A exigência legal de votação secreta visa garantir essencialmente a liberdade de
apreciação dos membros dos órgãos colegiais desonerando-os de expor publicamente
o seu próprio juízo sobre comportamentos ou qualidades pessoais de alguém.
A fundamentação das deliberações tomadas por escrutínio secreto é feita pelo
presidente do órgão colegial após a votação, tendo presente a discussão que a tiver
precedido.
c) Realização da votação
Definido o processo e observadas as exigências de quórum, segue-se a votação.

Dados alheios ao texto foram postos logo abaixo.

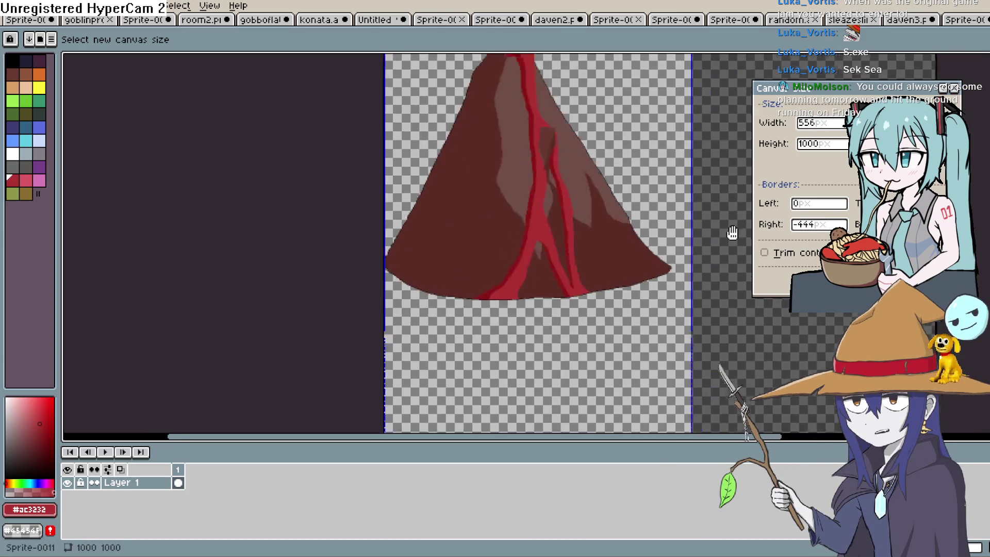
drag(510, 301, 513, 160)
key(Return)
Step: Nudge the volcano slightly right and up, select the whole canvas, and return to the brush
scroll(574, 294, up, 2)
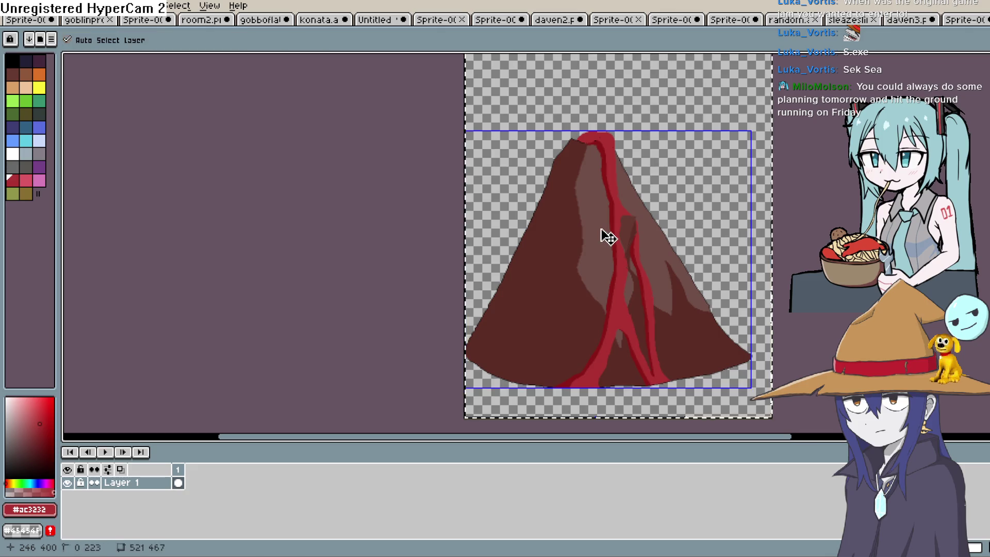
drag(594, 261, 603, 258)
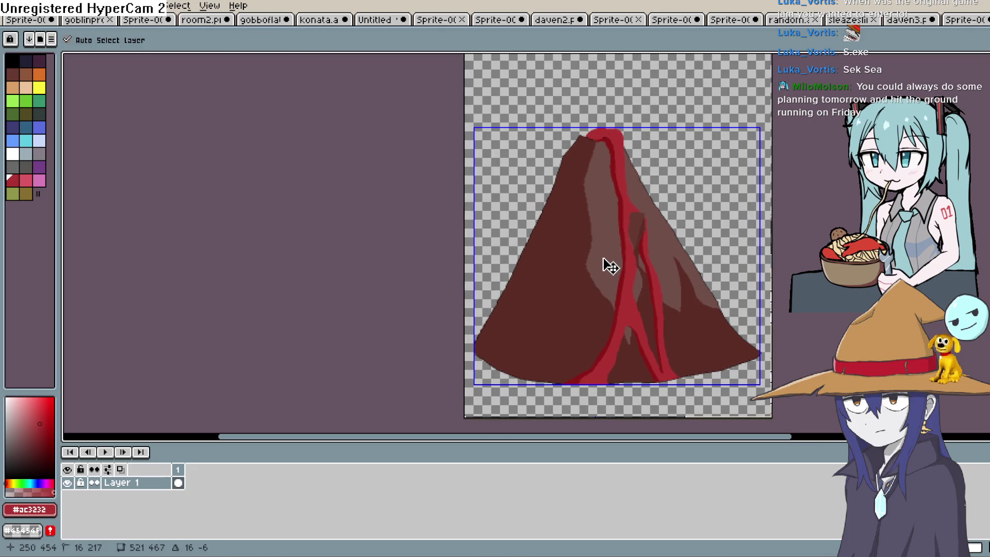
key(ctrl+a)
key(b)
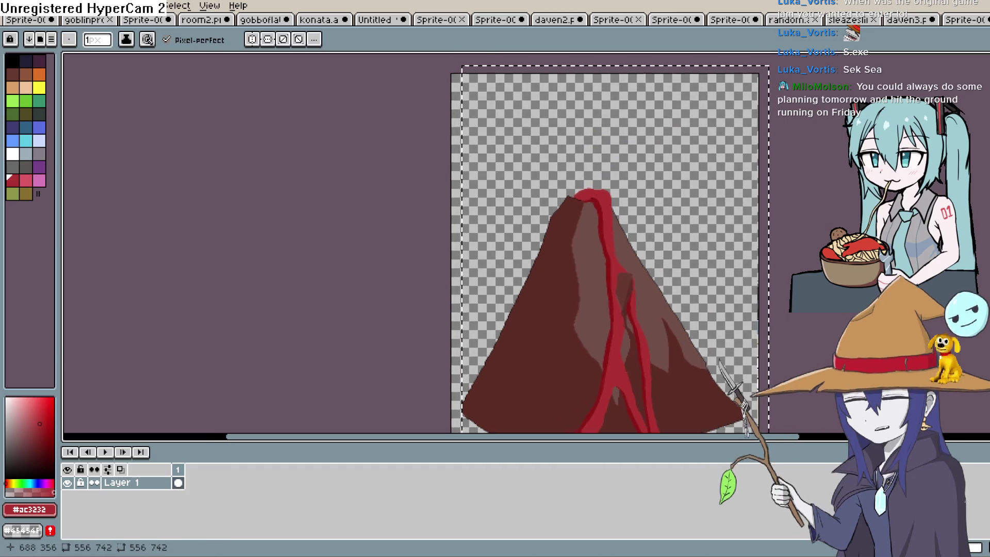
scroll(825, 260, down, 1)
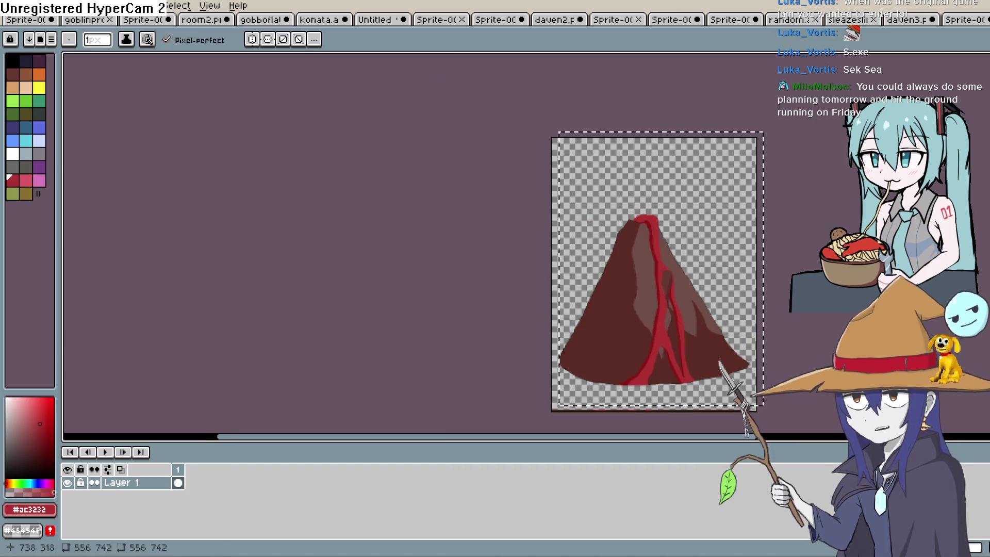
scroll(824, 255, down, 1)
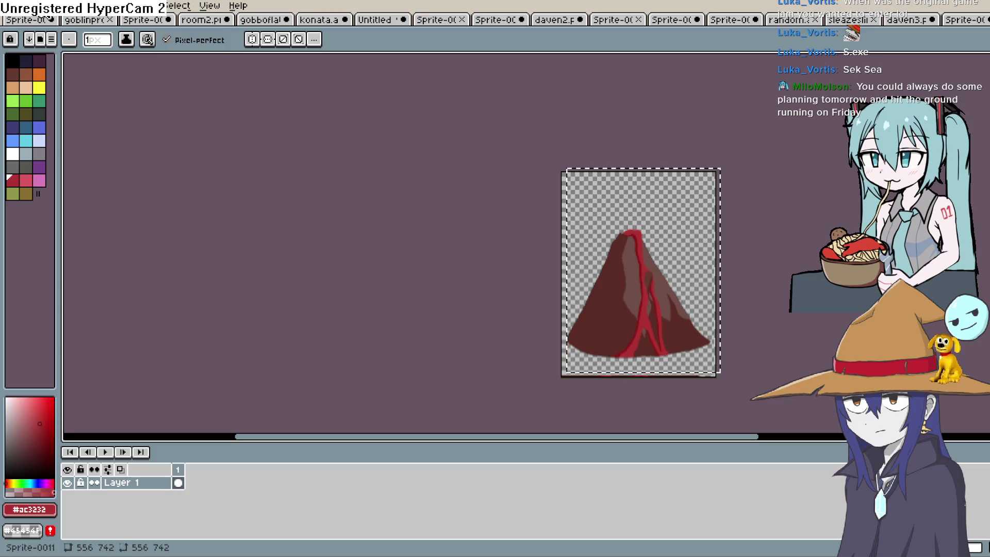
Step: Trim the canvas top edge down to the volcano peak, making the sprite 556×614
click(34, 5)
click(64, 5)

Esta consubstancia-se na manifestação, por cada membro do órgão do seu sentido de
voto: contra ou a favor da proposta (ou propostas) em votação.
Os membros do órgão, poderão ainda optar pela abstenção.
Em regra, a abstenção é possível, uma vez que não está proibida. Mas, claro, a lei
especial pode sempre proibi-la.
De resto, o próprio CPA define uma regra geral de proibição da abstenção, quando se
trate de órgãos consultivos ou de deliberação adotada por órgão não consultivo, mas
no exercício de funções consultivas.
Após a votação, segue-se o apuramento do resultado e a determinação do sentido da
deliberação: de aprovação ou de rejeição da proposta.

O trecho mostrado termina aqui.